It is slowly becoming clear that our future as leaders and citizens is going to depend on staying adaptable in perpetuity! In the complex, dynamic interdependence of today’s world, I understand that concept intellectually. The emotional part of me, however, craves more predictability in my life.
Lately, I’ve been scanning news about global weather events like massive rainstorms, wildfires, poor air quality, strings of super-hot days, growing severe drought and the list keeps going…. These disruptions are a sign of climate change. Frankly, nature is giving us feedback on our inaction. These weather events (and others) require us to confront our adaptive capacity. Will we choose to change our eating habits? Cut back on our water usage? Reduce or eliminate the use of fossil fuels? Change our relationship to and tolerance of waste? The list of behaviors we should and must change goes on for a long time.
Climate changes don’t only affect the weather, of course. These events ripple through our families, our communities, and our organizations as we grapple collectively with the implications of climate on how we do business, and how we live our lives together. We also have to solve these problems by remembering not only our current state, but the lives of many generations to come.
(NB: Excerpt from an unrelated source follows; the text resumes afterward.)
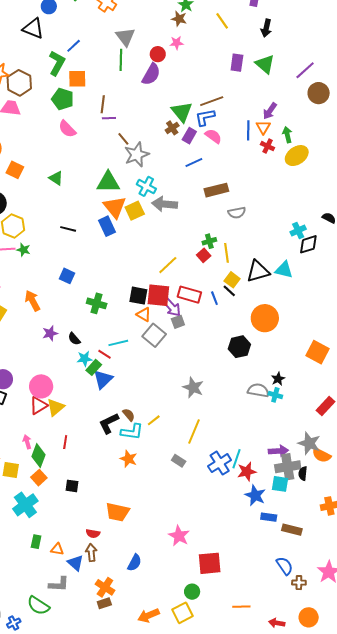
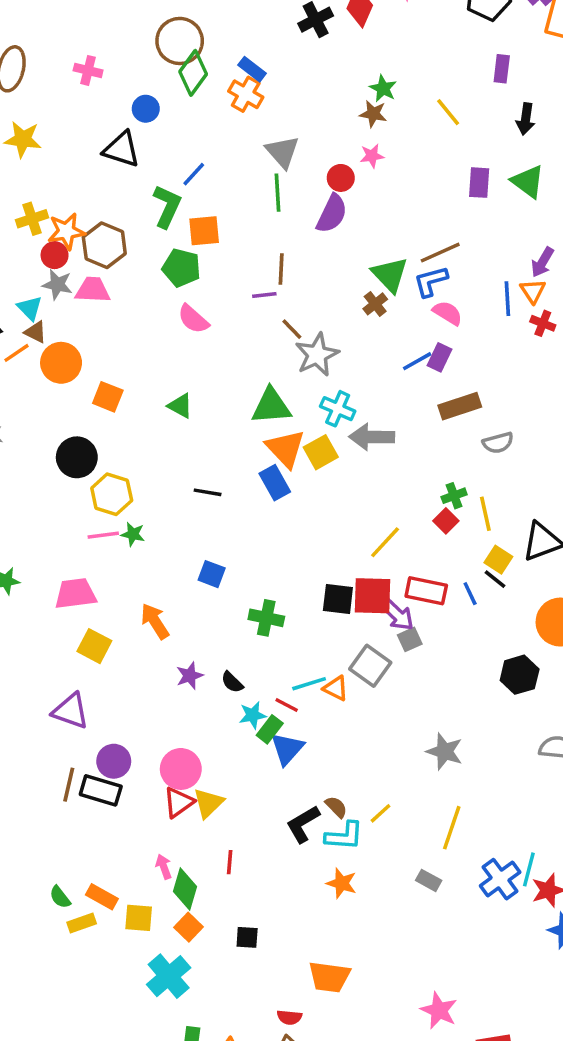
brown line: (103, 104) -> (281, 269), moved
purple rectangle: (189, 136) -> (439, 357), moved
orange triangle: (144, 314) -> (336, 688), moved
This is only one aspect within a complex system forcing us to adapt. COVID-19 is also giving us feedback on how our decisions of the past are continuing to show up and influence the present and future quality of our lives. The pandemic is challenging our traditional thinking on how we’ve constructed our society. Our bias towards individual freedom at the cost of collective safety is on display. Our legal system that supports the tenets of individual freedom embeds even more tension and causes the system to be less adaptable to meeting the challenges a pandemic creates. It ripples through our choices, and how we think and believe.
Our views on the disruptions in our lives and the triggers to adapt might differ depending on our communities and our geography. One thing remains clear – we need to strengthen our capacity to continually adapt to the changes that are here…. and the changes coming our way.
The silver lining
There are days that we feel overwhelmed by the need to adjust.
The silver lining in this situation is that we are actually designed to adapt.
In nature, adaptative capacity is the standard way of being. Species and plant life and ecosystems constantly adapt as a way of life. Natural systems adapt all the time. As humans, we are a part of nature. Our individual and collective capacity to adapt is already embedded in us.
If this is true why does all this change disturb us? Why does the thought of adapting in perpetuity seem so daunting?
I think it’s because we have a dysfunctional relationship with control. If we think we should be able to control everything around us and shape it for our own wishes, then we focus on controlling uncontrollable things. This causes us to add stress to our lives because we think we should be able to create stability – and therefore eliminate the need to adapt.
We live with the myth that we shouldn’t be asked to adapt. And if we need to adapt, we’re doing something wrong by being not powerful enough, for example. This dynamic reinforces the delusion that our lives would be better if we didn’t have any disruption at all.
Nature has spent 3.8 billion years adapting. It is the essence of the dynamic of life and if we don’t adapt, we don’t learn or evolve. I invite you to reframe your relationship with the world around you and see feedback as a gift that will help us, individually and collectively, learn, evolve and thrive.